Exercise inputs:
_ _ _ _
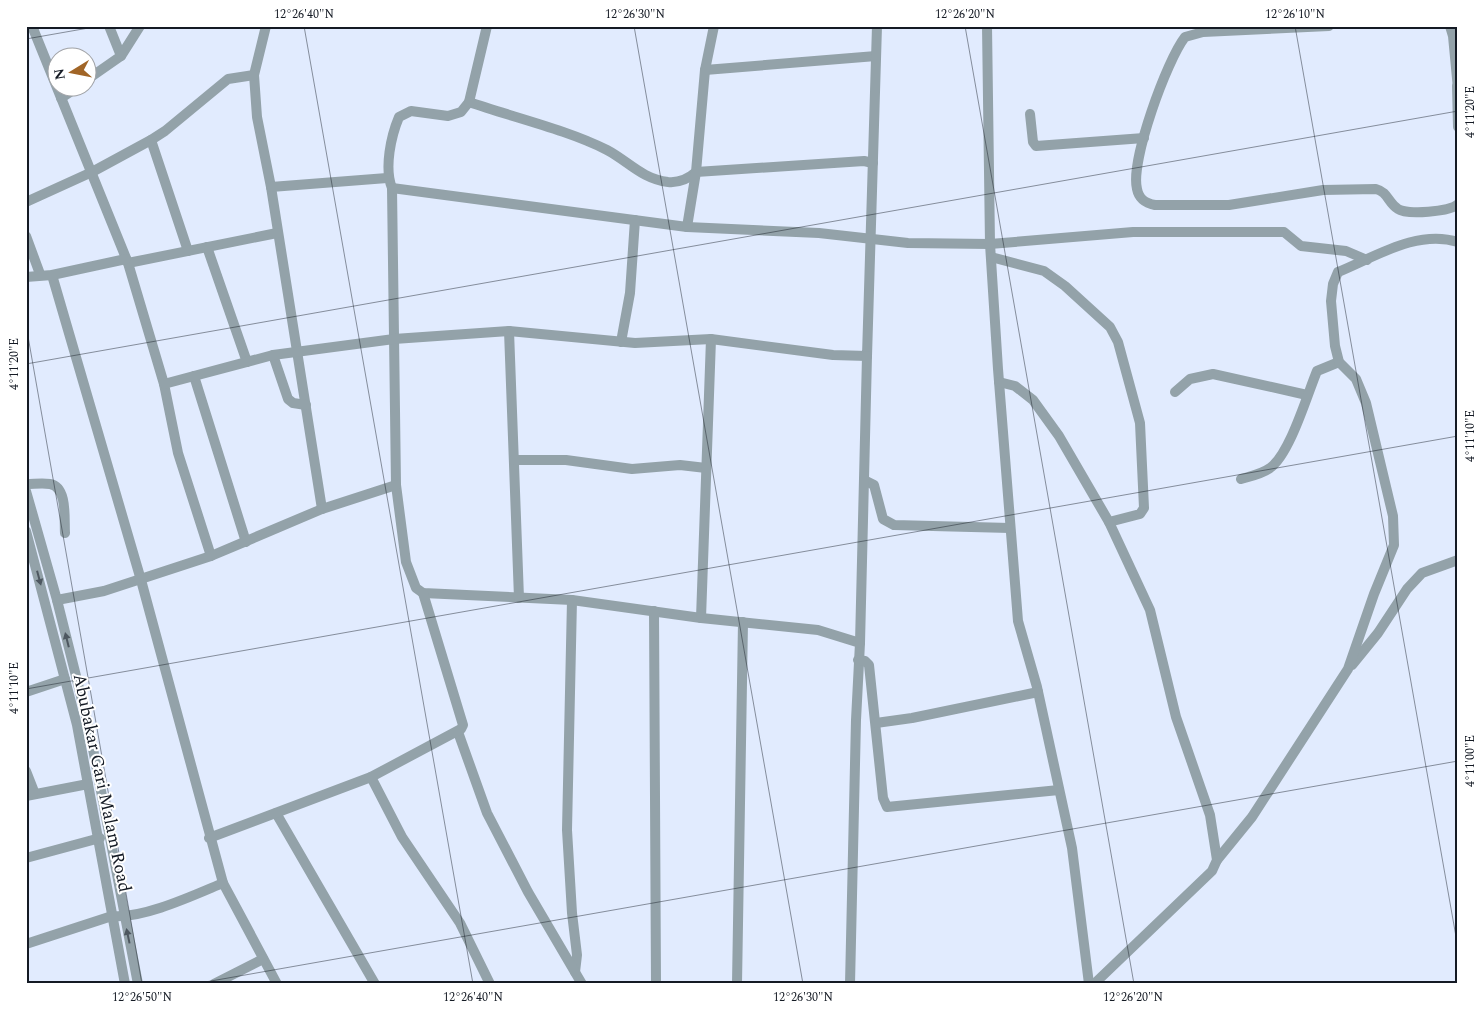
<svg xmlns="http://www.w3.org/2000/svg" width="1484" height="1010" viewBox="0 0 1484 1010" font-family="Spectral,serif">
  <rect width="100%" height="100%" fill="#e1ebfe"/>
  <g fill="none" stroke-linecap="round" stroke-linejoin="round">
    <g stroke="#93a2a9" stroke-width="10">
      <polyline points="32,26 128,263 164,384 178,453 211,556"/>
      <polyline points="109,26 121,56"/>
      <polyline points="266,26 254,75 257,117 271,187 322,509"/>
      <path d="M487,26L469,102L461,112L448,116L411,111L399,117C391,136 384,168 392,188L396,485L406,562L416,588L423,593L572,600L701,618L818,630L860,643L856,720L850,984"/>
      <polyline points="987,26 990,244 998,369 1018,621 1037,687 1072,848 1089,984"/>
      <path d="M1329,26L1203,32L1185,37C1167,60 1130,161 1137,189C1139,199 1145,203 1155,205H1229L1323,190L1376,189C1388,192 1388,203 1398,209C1406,215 1451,212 1458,204"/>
      <polyline points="1450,26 1453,36 1458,89"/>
      <polyline points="705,70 876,56"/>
      <polyline points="88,79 121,56 140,26"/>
      <polyline points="1457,86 1458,127"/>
      <polyline points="61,98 76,88"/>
      <path d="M469,102C512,117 568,130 607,150C628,161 642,179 668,182C679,183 688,179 696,172L705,70L714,26"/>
      <polyline points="1030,114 1033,142 1036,146 1144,138"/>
      <polyline points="151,140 188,251"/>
      <polyline points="271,187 387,178"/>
      <polyline points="392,188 687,227 819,233 908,243 990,244 1133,232 1284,232 1301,246 1346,251 1367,260"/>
      <polyline points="26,202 92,172 151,140 165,131 228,79 254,75"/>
      <polyline points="687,227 696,172 864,161 873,163"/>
      <polyline points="26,236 40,274"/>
      <polyline points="207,247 247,362"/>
      <polyline points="991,257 1044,271 1065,286 1110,327 1118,342 1140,423 1144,508 1140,514 1109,522"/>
      <polyline points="128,263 277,233"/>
      <polyline points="52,275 141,580 223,883 277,984"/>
      <polyline points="26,277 52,275 126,259"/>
      <polyline points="509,331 519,598"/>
      <polyline points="621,342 630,293 635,220"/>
      <polyline points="273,355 288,399 293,403 306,405"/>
      <polyline points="194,376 246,542"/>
      <polyline points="999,382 1015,386 1033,400 1059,436 1109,522 1150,610 1176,717 1210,815 1217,860 1212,871 1094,984"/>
      <polyline points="164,384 273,355 394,339 509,331 635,343 711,339 833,355 867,356 877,26"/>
      <polyline points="1175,392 1190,379 1213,374 1307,395"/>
      <polyline points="514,460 566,460 632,469 680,465 706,468"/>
      <path d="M1241,479C1251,476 1262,474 1270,468C1290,454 1307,395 1317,371L1339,362"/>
      <polyline points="864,480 874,485 883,519 894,525 1010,528"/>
      <path d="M26,484C34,484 43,483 50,484C68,487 64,520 65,533"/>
      <polyline points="26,491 57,600 89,728 138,984"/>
      <polyline points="26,531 77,725 125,984"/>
      <polyline points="57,600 104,591 211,556 322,509 396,485"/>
      <polyline points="572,600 567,830 572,913 577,955 575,972"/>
      <polyline points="654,611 656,984"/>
      <polyline points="701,618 711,339"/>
      <polyline points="860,643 867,356"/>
      <polyline points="858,660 865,661 869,665 883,798 887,807 1059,790"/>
      <polyline points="1352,665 1378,633 1407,589 1422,573 1458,560"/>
      <polyline points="26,692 65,679"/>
      <polyline points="876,723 912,718 1038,692"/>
      <polyline points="458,732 487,813 528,892 582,984"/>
      <polyline points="26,771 35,794"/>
      <polyline points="371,777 402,837 460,923 490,984"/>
      <polyline points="26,796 88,784"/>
      <polyline points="276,813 375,984"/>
      <polyline points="209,838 371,777 461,729 463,725 423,593"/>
      <polyline points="26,858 100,838"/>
      <path d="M1217,860L1252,817L1348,669L1374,594L1394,545L1393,516L1366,403L1356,379L1339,362L1335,346L1331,301L1333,284L1338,272C1375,257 1417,229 1458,242"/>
      <path d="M26,944L112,916C143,919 194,895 223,883"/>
      <polyline points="214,984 263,959"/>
      <polyline points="737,984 743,622"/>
    </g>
  </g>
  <defs><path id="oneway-solid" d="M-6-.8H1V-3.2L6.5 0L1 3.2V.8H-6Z" transform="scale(1.25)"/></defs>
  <g fill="#4d5760">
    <use href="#oneway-solid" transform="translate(39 578) rotate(75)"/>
    <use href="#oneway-solid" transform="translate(67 640) rotate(-104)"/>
    <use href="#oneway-solid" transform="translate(128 936) rotate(-102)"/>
  </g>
  <path fill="none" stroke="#141a24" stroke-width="1" stroke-opacity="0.45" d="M304,26L473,984M634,26L803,984M965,26L1134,984M1295,26L1458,948M26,39L100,26M26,325L142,984M26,364L1458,111M26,689L1458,436M194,984L1458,761"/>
  <g text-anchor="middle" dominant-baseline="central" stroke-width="4" stroke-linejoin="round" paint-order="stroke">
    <g font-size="18" fill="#141a24" stroke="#fff">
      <text transform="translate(102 783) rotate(78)">Abubakar Gari Malam Road</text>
    </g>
  </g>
  <rect width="1484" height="1010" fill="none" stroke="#ffffff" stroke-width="55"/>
  <g transform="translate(72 72) rotate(260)"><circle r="24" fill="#ffffff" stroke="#a1a3a7"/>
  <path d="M0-4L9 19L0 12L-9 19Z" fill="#a16527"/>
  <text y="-8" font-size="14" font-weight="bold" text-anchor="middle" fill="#141a24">N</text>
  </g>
  <rect x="28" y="28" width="1428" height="954" fill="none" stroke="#141a24" stroke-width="2"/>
  <g font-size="12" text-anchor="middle" fill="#141a24">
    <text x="304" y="18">12°26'40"N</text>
    <text x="635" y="18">12°26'30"N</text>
    <text x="965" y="18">12°26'20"N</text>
    <text x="1295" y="18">12°26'10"N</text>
    <text transform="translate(1470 112) rotate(-90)" y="4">4°11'20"E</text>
    <text transform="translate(14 364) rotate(-90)" y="4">4°11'20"E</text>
    <text transform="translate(1470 436) rotate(-90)" y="4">4°11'10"E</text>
    <text transform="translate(14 688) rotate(-90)" y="4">4°11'10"E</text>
    <text transform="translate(1470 761) rotate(-90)" y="4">4°11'00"E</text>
    <text x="142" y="1001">12°26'50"N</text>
    <text x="473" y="1001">12°26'40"N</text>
    <text x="803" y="1001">12°26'30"N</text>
    <text x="1133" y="1001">12°26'20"N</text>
  </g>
</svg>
_ _ _ _
Each entry is to be written out again word for word, and any pictures are to be omitted.

<svg xmlns="http://www.w3.org/2000/svg" width="1484" height="1010" viewBox="0 0 1484 1010" font-family="Spectral,serif">
  <rect width="100%" height="100%" fill="#e1ebfe"/>
  <g fill="none" stroke-linecap="round" stroke-linejoin="round">
    <g stroke="#93a2a9" stroke-width="10">
      <polyline points="32,26 128,263 164,384 178,453 211,556"/>
      <polyline points="109,26 121,56"/>
      <polyline points="266,26 254,75 257,117 271,187 322,509"/>
      <path d="M487,26L469,102L461,112L448,116L411,111L399,117C391,136 384,168 392,188L396,485L406,562L416,588L423,593L572,600L701,618L818,630L860,643L856,720L850,984"/>
      <polyline points="987,26 990,244 998,369 1018,621 1037,687 1072,848 1089,984"/>
      <path d="M1329,26L1203,32L1185,37C1167,60 1130,161 1137,189C1139,199 1145,203 1155,205H1229L1323,190L1376,189C1388,192 1388,203 1398,209C1406,215 1451,212 1458,204"/>
      <polyline points="1450,26 1453,36 1458,89"/>
      <polyline points="705,70 876,56"/>
      <polyline points="88,79 121,56 140,26"/>
      <polyline points="1457,86 1458,127"/>
      <polyline points="61,98 76,88"/>
      <path d="M469,102C512,117 568,130 607,150C628,161 642,179 668,182C679,183 688,179 696,172L705,70L714,26"/>
      <polyline points="1030,114 1033,142 1036,146 1144,138"/>
      <polyline points="151,140 188,251"/>
      <polyline points="271,187 387,178"/>
      <polyline points="392,188 687,227 819,233 908,243 990,244 1133,232 1284,232 1301,246 1346,251 1367,260"/>
      <polyline points="26,202 92,172 151,140 165,131 228,79 254,75"/>
      <polyline points="687,227 696,172 864,161 873,163"/>
      <polyline points="26,236 40,274"/>
      <polyline points="207,247 247,362"/>
      <polyline points="991,257 1044,271 1065,286 1110,327 1118,342 1140,423 1144,508 1140,514 1109,522"/>
      <polyline points="128,263 277,233"/>
      <polyline points="52,275 141,580 223,883 277,984"/>
      <polyline points="26,277 52,275 126,259"/>
      <polyline points="509,331 519,598"/>
      <polyline points="621,342 630,293 635,220"/>
      <polyline points="273,355 288,399 293,403 306,405"/>
      <polyline points="194,376 246,542"/>
      <polyline points="999,382 1015,386 1033,400 1059,436 1109,522 1150,610 1176,717 1210,815 1217,860 1212,871 1094,984"/>
      <polyline points="164,384 273,355 394,339 509,331 635,343 711,339 833,355 867,356 877,26"/>
      <polyline points="1175,392 1190,379 1213,374 1307,395"/>
      <polyline points="514,460 566,460 632,469 680,465 706,468"/>
      <path d="M1241,479C1251,476 1262,474 1270,468C1290,454 1307,395 1317,371L1339,362"/>
      <polyline points="864,480 874,485 883,519 894,525 1010,528"/>
      <path d="M26,484C34,484 43,483 50,484C68,487 64,520 65,533"/>
      <polyline points="26,491 57,600 89,728 138,984"/>
      <polyline points="26,531 77,725 125,984"/>
      <polyline points="57,600 104,591 211,556 322,509 396,485"/>
      <polyline points="572,600 567,830 572,913 577,955 575,972"/>
      <polyline points="654,611 656,984"/>
      <polyline points="701,618 711,339"/>
      <polyline points="860,643 867,356"/>
      <polyline points="858,660 865,661 869,665 883,798 887,807 1059,790"/>
      <polyline points="1352,665 1378,633 1407,589 1422,573 1458,560"/>
      <polyline points="26,692 65,679"/>
      <polyline points="876,723 912,718 1038,692"/>
      <polyline points="458,732 487,813 528,892 582,984"/>
      <polyline points="26,771 35,794"/>
      <polyline points="371,777 402,837 460,923 490,984"/>
      <polyline points="26,796 88,784"/>
      <polyline points="276,813 375,984"/>
      <polyline points="209,838 371,777 461,729 463,725 423,593"/>
      <polyline points="26,858 100,838"/>
      <path d="M1217,860L1252,817L1348,669L1374,594L1394,545L1393,516L1366,403L1356,379L1339,362L1335,346L1331,301L1333,284L1338,272C1375,257 1417,229 1458,242"/>
      <path d="M26,944L112,916C143,919 194,895 223,883"/>
      <polyline points="214,984 263,959"/>
      <polyline points="737,984 743,622"/>
    </g>
  </g>
  <defs><path id="oneway-solid" d="M-6-.8H1V-3.2L6.5 0L1 3.2V.8H-6Z" transform="scale(1.25)"/></defs>
  <g fill="#4d5760">
    <use href="#oneway-solid" transform="translate(39 578) rotate(75)"/>
    <use href="#oneway-solid" transform="translate(67 640) rotate(-104)"/>
    <use href="#oneway-solid" transform="translate(128 936) rotate(-102)"/>
  </g>
  <path fill="none" stroke="#141a24" stroke-width="1" stroke-opacity="0.45" d="M304,26L473,984M634,26L803,984M965,26L1134,984M1295,26L1458,948M26,39L100,26M26,325L142,984M26,364L1458,111M26,689L1458,436M194,984L1458,761"/>
  <g text-anchor="middle" dominant-baseline="central" stroke-width="4" stroke-linejoin="round" paint-order="stroke">
    <g font-size="18" fill="#141a24" stroke="#fff">
      <text transform="translate(102 783) rotate(78)">Abubakar Gari Malam Road</text>
    </g>
  </g>
  <rect width="1484" height="1010" fill="none" stroke="#ffffff" stroke-width="55"/>
  <g transform="translate(72 72) rotate(260)"><circle r="24" fill="#ffffff" stroke="#a1a3a7"/>
  <path d="M0-4L9 19L0 12L-9 19Z" fill="#a16527"/>
  <text y="-8" font-size="14" font-weight="bold" text-anchor="middle" fill="#141a24">N</text>
  </g>
  <rect x="28" y="28" width="1428" height="954" fill="none" stroke="#141a24" stroke-width="2"/>
  <g font-size="12" text-anchor="middle" fill="#141a24">
    <text x="304" y="18">12°26'40"N</text>
    <text x="635" y="18">12°26'30"N</text>
    <text x="965" y="18">12°26'20"N</text>
    <text x="1295" y="18">12°26'10"N</text>
    <text transform="translate(1470 112) rotate(-90)" y="4">4°11'20"E</text>
    <text transform="translate(14 364) rotate(-90)" y="4">4°11'20"E</text>
    <text transform="translate(1470 436) rotate(-90)" y="4">4°11'10"E</text>
    <text transform="translate(14 688) rotate(-90)" y="4">4°11'10"E</text>
    <text transform="translate(1470 761) rotate(-90)" y="4">4°11'00"E</text>
    <text x="142" y="1001">12°26'50"N</text>
    <text x="473" y="1001">12°26'40"N</text>
    <text x="803" y="1001">12°26'30"N</text>
    <text x="1133" y="1001">12°26'20"N</text>
  </g>
</svg>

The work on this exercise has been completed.